Most of the fixes are things good developers were supposed to be doing anyway:
- Label every interactive element. Buttons, links, and form inputs need a programmatic name. The accessibility tree is the agent’s primary data model, so an unlabeled button is close to invisible.
- Keep the layout stable. Content that jumps around while the page loads can cause an agent to click the wrong thing.
- Annotate your forms with WebMCP. A few attributes tell the agent what your form does and what each field expects.
- Keep important content visible. Machines still have trouble finding information hidden behind tabs and accordions.
This is markup work on top of the site you already have, and it overlaps almost entirely with accessibility work. You do not need a rebuild. Our full checklist to prepare your website for agents goes deeper on each item.
What Does This Mean for Your Business?
The primary reader of your website is becoming a machine that reads it perfectly, quickly, and cheaply. That cuts both ways. The agent will find your pricing, your hours, and your service area with no trouble, and it will also find the page where none of that is clear.
Clarity on the page is now the whole game. If a person cannot tell what you sell from your homepage, an agent has the same problem, and the agent is the one making the shortlist.
Go run the Gemini side panel test on your own site this week. Read what comes back, and fix whatever the model got wrong about your business. Contact TJ Digital to have us run that check for you and put the fixes in place.
What Else Should You Know About How AI Reads Your Website?
Does AI read my website’s HTML or the rendered page?
The rendered page. Chrome’s Page Content Agent extracts from the live DOM and accessibility tree, which means it sees content your raw HTML does not contain.
Do AI agents see content loaded by JavaScript?
Yes.
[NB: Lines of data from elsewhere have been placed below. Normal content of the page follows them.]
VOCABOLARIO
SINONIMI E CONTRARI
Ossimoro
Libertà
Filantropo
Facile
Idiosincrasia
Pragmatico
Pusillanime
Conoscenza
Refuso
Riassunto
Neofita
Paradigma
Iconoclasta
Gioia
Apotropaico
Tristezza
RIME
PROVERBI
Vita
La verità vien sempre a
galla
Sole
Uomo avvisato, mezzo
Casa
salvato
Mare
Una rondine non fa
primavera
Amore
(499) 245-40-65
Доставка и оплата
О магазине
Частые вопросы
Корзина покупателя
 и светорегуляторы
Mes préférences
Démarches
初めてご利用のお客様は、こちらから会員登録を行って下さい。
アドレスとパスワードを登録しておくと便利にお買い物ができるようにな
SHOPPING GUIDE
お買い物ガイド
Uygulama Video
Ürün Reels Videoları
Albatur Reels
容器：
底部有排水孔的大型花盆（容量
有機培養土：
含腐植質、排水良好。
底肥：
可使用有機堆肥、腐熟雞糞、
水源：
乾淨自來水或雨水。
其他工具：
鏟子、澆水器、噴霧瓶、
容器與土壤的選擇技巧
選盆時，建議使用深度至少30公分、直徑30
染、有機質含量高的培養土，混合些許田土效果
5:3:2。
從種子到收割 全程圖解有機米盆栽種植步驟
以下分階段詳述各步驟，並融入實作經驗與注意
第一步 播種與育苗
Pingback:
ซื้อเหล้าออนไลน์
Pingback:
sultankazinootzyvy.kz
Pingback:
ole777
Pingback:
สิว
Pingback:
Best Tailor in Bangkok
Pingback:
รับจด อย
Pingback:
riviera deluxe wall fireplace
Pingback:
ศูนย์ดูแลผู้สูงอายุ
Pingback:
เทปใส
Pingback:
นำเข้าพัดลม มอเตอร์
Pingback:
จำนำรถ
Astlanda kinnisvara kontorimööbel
Because the agent snapshots the page after it finishes rendering, JavaScript-generated content such as search results and live dashboards appears in the extraction.
Which browsers use Chrome’s Page Content Agent?
Chromium-based browsers, which covers Chrome, Edge, Brave, Opera, and headless tools like Playwright and Puppeteer. That accounts for the large majority of browser usage worldwide.
Does my website need WebMCP for AI to read it?
No. AI can read your content without it. WebMCP matters for your forms, because it tells an agent what a form does and what each field expects rather than leaving it to guess.